9. The polynucleotide of any one of claims 1 to 8, wherein the polynucleotide further comprises a promoter operably linked to the transgene, optionally wherein the promoter is a tissue-specific promoter or a constitutive promoter, optionally a cancer cell-specific promoter or a proliferating cell-specific promoter.

10. The polynucleotide of claim 9, wherein the promoter is an Ef1a promoter or a Mki67 promoter.

11. A vector comprising the polynucleotide of any one of claims 1 to 10, optionally wherein the vector is a viral vector, optionally wherein the vector is a lentiviral vector or adeno-associated viral (AAV) vector.

12. A nanoparticle comprising the polynucleotide of any one of claims 1 to 10, or the vector of claim 11.

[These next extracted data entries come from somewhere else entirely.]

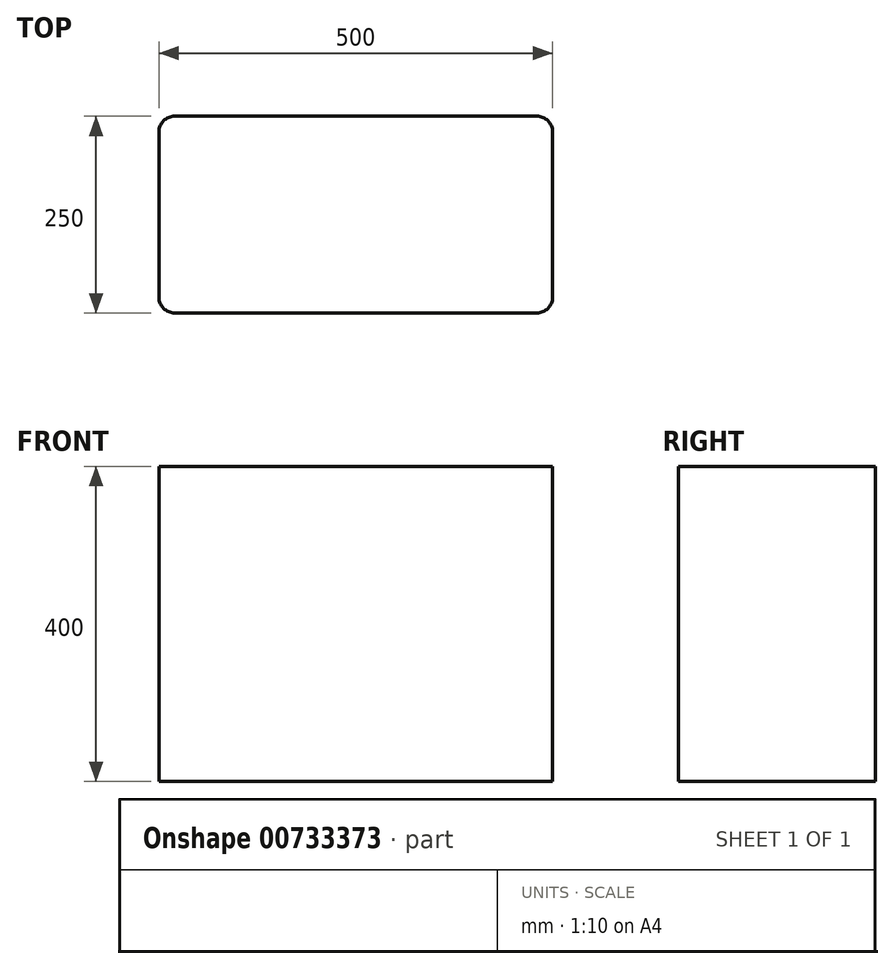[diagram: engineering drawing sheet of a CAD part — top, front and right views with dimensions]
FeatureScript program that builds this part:
annotation { "Feature Type Name" : "Feature", "Feature Type Description" : "" }
export const myFeature = defineFeature(function(context is Context, id is Id, definition is map)
    precondition{}
    {
        {
            var Q0;
            Q0=qCreatedBy(makeId("Top.planeOp"),FACE);
            var sketch = newSketch(context, id + "F0", { "sketchPlane" : qUnion([Q0])});
            skLineSegment(sketch, "E0.bottom", {"start": v(-230, -125) * mm, "end": v(230, -125) * mm});
            skLineSegment(sketch, "E0.top", {"start": v(-230, 125) * mm, "end": v(230, 125) * mm});
            skLineSegment(sketch, "E0.left", {"start": v(-250, -105) * mm, "end": v(-250, 105) * mm});
            skLineSegment(sketch, "E0.right", {"start": v(250, -105) * mm, "end": v(250, 105) * mm});
            skPoint(sketch, "E0.middle", {"position": v(0, 0) * mm});
            skPoint(sketch, "E1.visualSharp", {"position": v(-250, -125) * mm});
            skArc(sketch, "E1.filletArc", {"start": v(-250, -105) * mm, "mid": v(-244.14, -119.14) * mm, "end": v(-230, -125) * mm});
            skPoint(sketch, "E2.visualSharp", {"position": v(-250, 125) * mm});
            skArc(sketch, "E2.filletArc", {"start": v(-230, 125) * mm, "mid": v(-244.14, 119.14) * mm, "end": v(-250, 105) * mm});
            skPoint(sketch, "E3.visualSharp", {"position": v(250, 125) * mm});
            skArc(sketch, "E3.filletArc", {"start": v(250, 105) * mm, "mid": v(244.14, 119.14) * mm, "end": v(230, 125) * mm});
            skPoint(sketch, "E4.visualSharp", {"position": v(250, -125) * mm});
            skArc(sketch, "E4.filletArc", {"start": v(230, -125) * mm, "mid": v(244.14, -119.14) * mm, "end": v(250, -105) * mm});
            skSolve(sketch);
        }
        {
            var Q0;
            Q0=makeQuery(id+"F0.imprint","IMPRINT",FACE,{"disambiguationData":[TD([[makeQuery(id+"F0.imprint","IMPRINT",EDGE,{"derivedFrom":sQuery(id+"F0.wireOp",EDGE,"E0.bottom")}),1.0]])]});
            extrude(context, id + "F1", {"entities" : qUnion([Q0]), "depth" : 400 * mm, "offsetDistance" : 25 * mm});
        }
    });
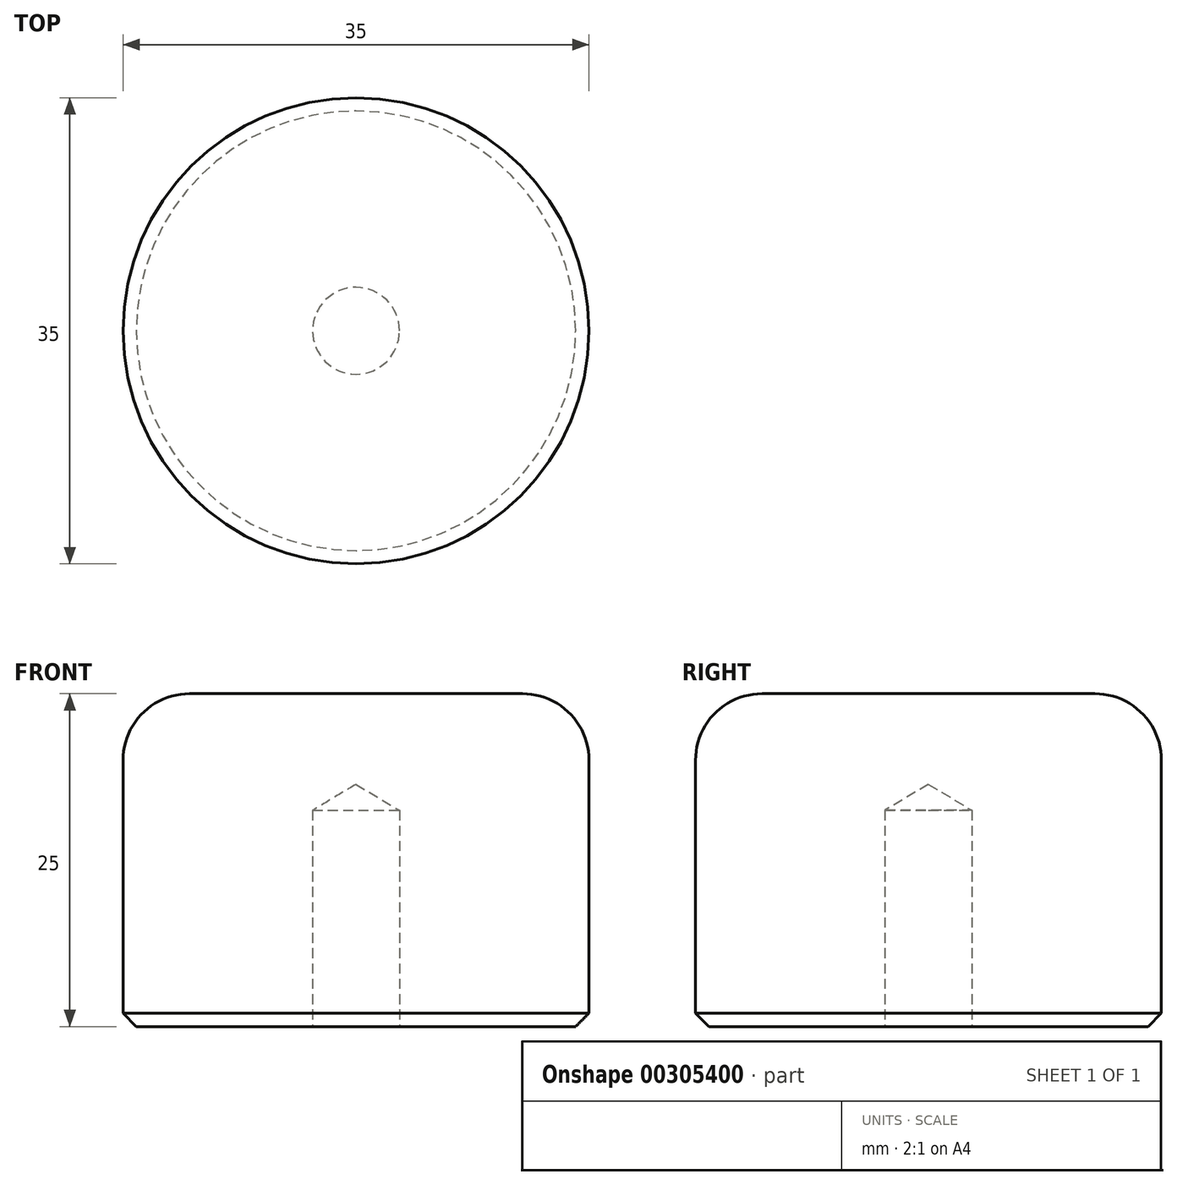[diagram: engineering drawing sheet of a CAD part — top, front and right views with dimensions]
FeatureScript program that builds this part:
annotation { "Feature Type Name" : "Feature", "Feature Type Description" : "" }
export const myFeature = defineFeature(function(context is Context, id is Id, definition is map)
    precondition{}
    {
        {
            var Q0;
            Q0=qCreatedBy(makeId("Top.planeOp"),FACE);
            var sketch = newSketch(context, id + "F0", { "sketchPlane" : qUnion([Q0])});
            skCircle(sketch, "E0", {"center": v(0, 0) * mm, "radius": 17.5 * mm});
            skSolve(sketch);
        }
        {
            var Q0;
            Q0 = qSketchRegion(id + "F0", true);
            extrude(context, id + "F1", {"entities" : qUnion([Q0]), "depth" : 25 * mm});
        }
        {
            var Q0;
            Q0=makeQuery(id+"F1.opExtrude","CAP_EDGE",EDGE,{"disambiguationData":[OSD([sQuery(id+"F0.wireOp",EDGE,"E0")])],"isStart":false});
            fillet(context, id + "F2", {"entities" : qUnion([Q0]), "radius" : 5 * mm, "tangentPropagation" : true, "allowEdgeOverflow" : false});
        }
        {
            var Q0;
            Q0=makeQuery(id+"F1.opExtrude","CAP_EDGE",EDGE,{"disambiguationData":[OSD([sQuery(id+"F0.wireOp",EDGE,"E0")])],"isStart":true});
            chamfer(context, id + "F3", {"entities" : qUnion([Q0]), "width" : 1 * mm, "tangentPropagation" : true});
        }
        {
            var Q0;
            Q0=sQuery(id+"F0.wireOp",VERTEX,"E0.center");
            var Q1;
            Q1=makeQuery(id+"F1.opExtrude","SWEPT_BODY",BODY,{"disambiguationData":[OSD([sQuery(id+"F0.wireOp",EDGE,"E0")])]});
            hole(context, id + "F4", {"style" : HoleStyle.SIMPLE, "endStyle" : HoleEndStyle.BLIND, "oppositeDirection" : true, "standardTappedOrClearance" : lookupTablePath({ "standard" : "ANSI", "engagement" : "75%", "pitch" : "18 tpi", "size" : "5/16", "type" : "Tapped" }), "standardBlindInLast" : lookupTablePath({ "standard" : "ANSI", "engagement" : "75%", "pitch" : "18 tpi", "size" : "5/16", "type" : "Tapped" }), "holeDiameter" : 6.53 * mm, "showTappedDepth" : true, "holeDepth" : 16.23 * mm, "tappedDepth" : 12 * mm, "tapClearance" : 3, "startFromSketch" : true, "locations" : qUnion([Q0]), "scope" : qUnion([Q1]), "majorDiameter" : 7.94 * mm});
        }
    });
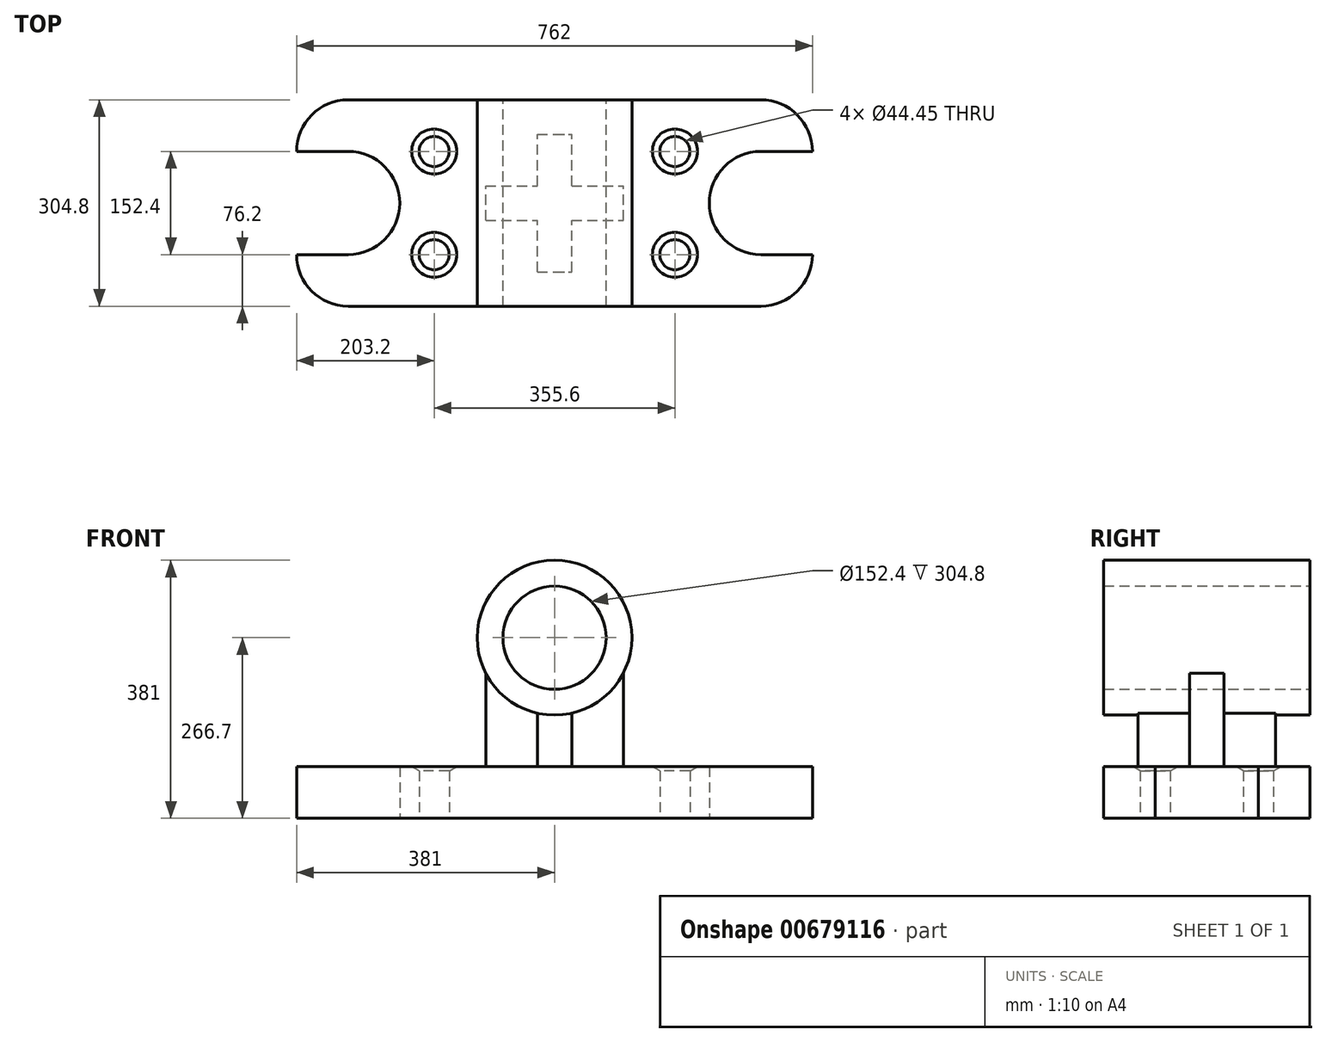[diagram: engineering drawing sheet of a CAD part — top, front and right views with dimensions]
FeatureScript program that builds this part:
annotation { "Feature Type Name" : "Feature", "Feature Type Description" : "" }
export const myFeature = defineFeature(function(context is Context, id is Id, definition is map)
    precondition{}
    {
        {
            var Q0;
            Q0=qCreatedBy(makeId("Top.planeOp"),FACE);
            var sketch = newSketch(context, id + "F0", { "sketchPlane" : qUnion([Q0])});
            skLineSegment(sketch, "E0.bottom", {"start": v(-304.8, 152.4) * mm, "end": v(304.8, 152.4) * mm});
            skLineSegment(sketch, "E0.top", {"start": v(-304.8, -152.4) * mm, "end": v(304.8, -152.4) * mm});
            skPoint(sketch, "E0.middle", {"position": v(0, 0) * mm});
            skLineSegment(sketch, "E1.0", {"start": v(-381, 76.2) * mm, "end": v(-304.8, 76.2) * mm});
            skLineSegment(sketch, "E2.0", {"start": v(-381, -76.2) * mm, "end": v(-304.8, -76.2) * mm});
            skPoint(sketch, "E3.visualSharp", {"position": v(-381, 152.4) * mm});
            skArc(sketch, "E3.filletArc", {"start": v(-304.8, 152.4) * mm, "mid": v(-358.68, 130.08) * mm, "end": v(-381, 76.2) * mm});
            skPoint(sketch, "E4.visualSharp", {"position": v(-381, -152.4) * mm});
            skArc(sketch, "E4.filletArc", {"start": v(-381, -76.2) * mm, "mid": v(-358.68, -130.08) * mm, "end": v(-304.8, -152.4) * mm});
            skPoint(sketch, "E5.visualSharp", {"position": v(381, 152.4) * mm});
            skArc(sketch, "E5.filletArc", {"start": v(381, 76.2) * mm, "mid": v(358.68, 130.08) * mm, "end": v(304.8, 152.4) * mm});
            skPoint(sketch, "E6.visualSharp", {"position": v(381, -152.4) * mm});
            skArc(sketch, "E6.filletArc", {"start": v(304.8, -152.4) * mm, "mid": v(358.68, -130.08) * mm, "end": v(381, -76.2) * mm});
            skLineSegment(sketch, "E7.trimOffspring", {"start": v(304.8, 76.2) * mm, "end": v(381, 76.2) * mm});
            skLineSegment(sketch, "E8.trimOffspring", {"start": v(304.8, -76.2) * mm, "end": v(381, -76.2) * mm});
            skArc(sketch, "E9", {"start": v(304.8, 76.2) * mm, "mid": v(228.6, 0) * mm, "end": v(304.8, -76.2) * mm});
            skArc(sketch, "E10", {"start": v(-304.8, -76.2) * mm, "mid": v(-228.6, 0) * mm, "end": v(-304.8, 76.2) * mm});
            skCircle(sketch, "E11", {"center": v(-177.8, 76.2) * mm, "radius": 22.23 * mm});
            skCircle(sketch, "E12", {"center": v(-177.8, 76.2) * mm, "radius": 38.1 * mm});
            skCircle(sketch, "E13", {"center": v(-177.8, -76.2) * mm, "radius": 22.23 * mm});
            skCircle(sketch, "E14", {"center": v(-177.8, -76.2) * mm, "radius": 38.1 * mm});
            skCircle(sketch, "E15", {"center": v(177.8, -76.2) * mm, "radius": 22.23 * mm});
            skCircle(sketch, "E16", {"center": v(177.8, -76.2) * mm, "radius": 38.1 * mm});
            skCircle(sketch, "E17", {"center": v(177.8, 76.2) * mm, "radius": 22.23 * mm});
            skCircle(sketch, "E18", {"center": v(177.8, 76.2) * mm, "radius": 38.1 * mm});
            skLineSegment(sketch, "E19", {"start": v(-114.3, 152.4) * mm, "end": v(-114.3, -152.4) * mm});
            skLineSegment(sketch, "E20", {"start": v(114.3, 152.4) * mm, "end": v(114.3, -152.4) * mm});
            skSolve(sketch);
        }
        {
            var Q0;
            Q0=makeQuery(id+"F0.imprint","IMPRINT",FACE,{"disambiguationData":[TD([[makeQuery(id+"F0.imprint","IMPRINT",EDGE,{"derivedFrom":sQuery(id+"F0.wireOp",EDGE,"E1.0")}),1.0]])]});
            var Q1;
            {var subQ0=sQuery(id+"F0.wireOp",EDGE,"E19");Q1=makeQuery(id+"F0.imprint","IMPRINT",FACE,{"disambiguationData":[TD([[makeQuery(id+"F0.imprint","IMPRINT",EDGE,{"derivedFrom":subQ0}),1.0]])]});}
            var Q2;
            {var subQ1=sQuery(id+"F0.wireOp",EDGE,"E5.filletArc");Q2=makeQuery(id+"F0.imprint","IMPRINT",FACE,{"disambiguationData":[TD([[makeQuery(id+"F0.imprint","IMPRINT",EDGE,{"derivedFrom":subQ1}),1.0]])]});}
            var Q3;
            Q3=makeQuery(id+"F0.imprint","IMPRINT",FACE,{"disambiguationData":[TD([[makeQuery(id+"F0.imprint","IMPRINT",EDGE,{"derivedFrom":sQuery(id+"F0.wireOp",EDGE,"E17")}),-1.0]])]});
            var Q4;
            Q4=makeQuery(id+"F0.imprint","IMPRINT",FACE,{"disambiguationData":[TD([[makeQuery(id+"F0.imprint","IMPRINT",EDGE,{"derivedFrom":sQuery(id+"F0.wireOp",EDGE,"E15")}),-1.0]])]});
            var Q5;
            Q5=makeQuery(id+"F0.imprint","IMPRINT",FACE,{"disambiguationData":[TD([[makeQuery(id+"F0.imprint","IMPRINT",EDGE,{"derivedFrom":sQuery(id+"F0.wireOp",EDGE,"E13")}),-1.0]])]});
            var Q6;
            Q6=makeQuery(id+"F0.imprint","IMPRINT",FACE,{"disambiguationData":[TD([[makeQuery(id+"F0.imprint","IMPRINT",EDGE,{"derivedFrom":sQuery(id+"F0.wireOp",EDGE,"E11")}),-1.0]])]});
            extrude(context, id + "F1", {"entities" : qUnion([Q0, Q1, Q2, Q3, Q4, Q5, Q6]), "depth" : 76.2 * mm, "offsetDistance" : 25.4 * mm});
        }
        {
            var Q0;
            Q0=makeQuery(id+"F1.opExtrude","CAP_EDGE",EDGE,{"disambiguationData":[OSD([sQuery(id+"F0.wireOp",EDGE,"E11")])],"isStart":false});
            var Q1;
            Q1=makeQuery(id+"F1.opExtrude","CAP_EDGE",EDGE,{"disambiguationData":[OSD([sQuery(id+"F0.wireOp",EDGE,"E13")])],"isStart":false});
            var Q2;
            Q2=makeQuery(id+"F1.opExtrude","CAP_EDGE",EDGE,{"disambiguationData":[OSD([sQuery(id+"F0.wireOp",EDGE,"E15")])],"isStart":false});
            var Q3;
            Q3=makeQuery(id+"F1.opExtrude","CAP_EDGE",EDGE,{"disambiguationData":[OSD([sQuery(id+"F0.wireOp",EDGE,"E17")])],"isStart":false});
            chamfer(context, id + "F2", {"entities" : qUnion([Q0, Q1, Q2, Q3]), "chamferType" : ChamferType.OFFSET_ANGLE, "width" : 6.35 * mm, "oppositeDirection" : false, "angle" : 60 * degree, "tangentPropagation" : true});
        }
        {
            var Q0;
            Q0=qCreatedBy(makeId("Front.planeOp"),FACE);
            var sketch = newSketch(context, id + "F3", { "sketchPlane" : qUnion([Q0])});
            skCircle(sketch, "E21", {"center": v(0, 266.7) * mm, "radius": 114.3 * mm});
            skCircle(sketch, "E22", {"center": v(0, 266.7) * mm, "radius": 76.2 * mm});
            skLineSegment(sketch, "E23", {"start": v(101.6, 214.34) * mm, "end": v(101.6, 76.2) * mm});
            skLineSegment(sketch, "E24", {"start": v(-101.6, 214.34) * mm, "end": v(-101.6, 76.2) * mm});
            skLineSegment(sketch, "E25", {"start": v(-25.4, 155.26) * mm, "end": v(-25.4, 76.2) * mm});
            skLineSegment(sketch, "E26", {"start": v(25.4, 155.26) * mm, "end": v(25.4, 76.2) * mm});
            skLineSegment(sketch, "E27", {"start": v(-101.6, 76.2) * mm, "end": v(-25.4, 76.2) * mm});
            skLineSegment(sketch, "E28", {"start": v(25.4, 76.2) * mm, "end": v(101.6, 76.2) * mm});
            skLineSegment(sketch, "E29", {"start": v(-25.4, 76.2) * mm, "end": v(25.4, 76.2) * mm});
            skSolve(sketch);
        }
        {
            var Q0;
            {var subQ0=sQuery(id+"F3.wireOp",EDGE,"E25");Q0=makeQuery(id+"F3.imprint","IMPRINT",FACE,{"disambiguationData":[TD([[makeQuery(id+"F3.imprint","IMPRINT",EDGE,{"derivedFrom":subQ0}),1.0]])]});}
            extrude(context, id + "F4", {"entities" : qUnion([Q0]), "operationType" : NewBodyOperationType.ADD, "endBound" : BoundingType.SYMMETRIC, "depth" : 203.2 * mm, "offsetDistance" : 25.4 * mm});
        }
        {
            var Q0;
            {var subQ0=sQuery(id+"F3.wireOp",EDGE,"E23");Q0=makeQuery(id+"F3.imprint","IMPRINT",FACE,{"disambiguationData":[TD([[makeQuery(id+"F3.imprint","IMPRINT",EDGE,{"derivedFrom":subQ0}),-1.0]])]});}
            var Q1;
            {var subQ0=sQuery(id+"F3.wireOp",EDGE,"E24");Q1=makeQuery(id+"F3.imprint","IMPRINT",FACE,{"disambiguationData":[TD([[makeQuery(id+"F3.imprint","IMPRINT",EDGE,{"derivedFrom":subQ0}),1.0]])]});}
            extrude(context, id + "F5", {"entities" : qUnion([Q0, Q1]), "operationType" : NewBodyOperationType.ADD, "endBound" : BoundingType.SYMMETRIC, "depth" : 50.8 * mm, "offsetDistance" : 25.4 * mm});
        }
        {
            var Q0;
            Q0=makeQuery(id+"F3.imprint","IMPRINT",FACE,{"disambiguationData":[TD([[makeQuery(id+"F3.imprint","IMPRINT",EDGE,{"derivedFrom":sQuery(id+"F3.wireOp",EDGE,"E22")}),-1.0]])]});
            extrude(context, id + "F6", {"entities" : qUnion([Q0]), "operationType" : NewBodyOperationType.ADD, "endBound" : BoundingType.SYMMETRIC, "depth" : 304.8 * mm, "offsetDistance" : 25.4 * mm});
        }
    });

13. A cell comprising the polynucleotide of any one of claims 1 to 10, the vector of claim 11 , or the nanoparticle of claim 12.

14. A composition comprising the polynucleotide of any one of claims 1 to 10, the vector of claim 11, the nanoparticle of claim 12, or the cell of claim 13.

15. The polynucleotide of any one of claims 1 to 10, the vector of claim 11, the nanoparticle of claim 12, the cell of claim 13, or the composition of claim 14 for use in therapy.

16. The polynucleotide of any one of claims 1 to 10, the vector of claim 11, the nanoparticle of claim 12, the cell of claim 13, or the composition of claim 14 for use in the treatment of cancer.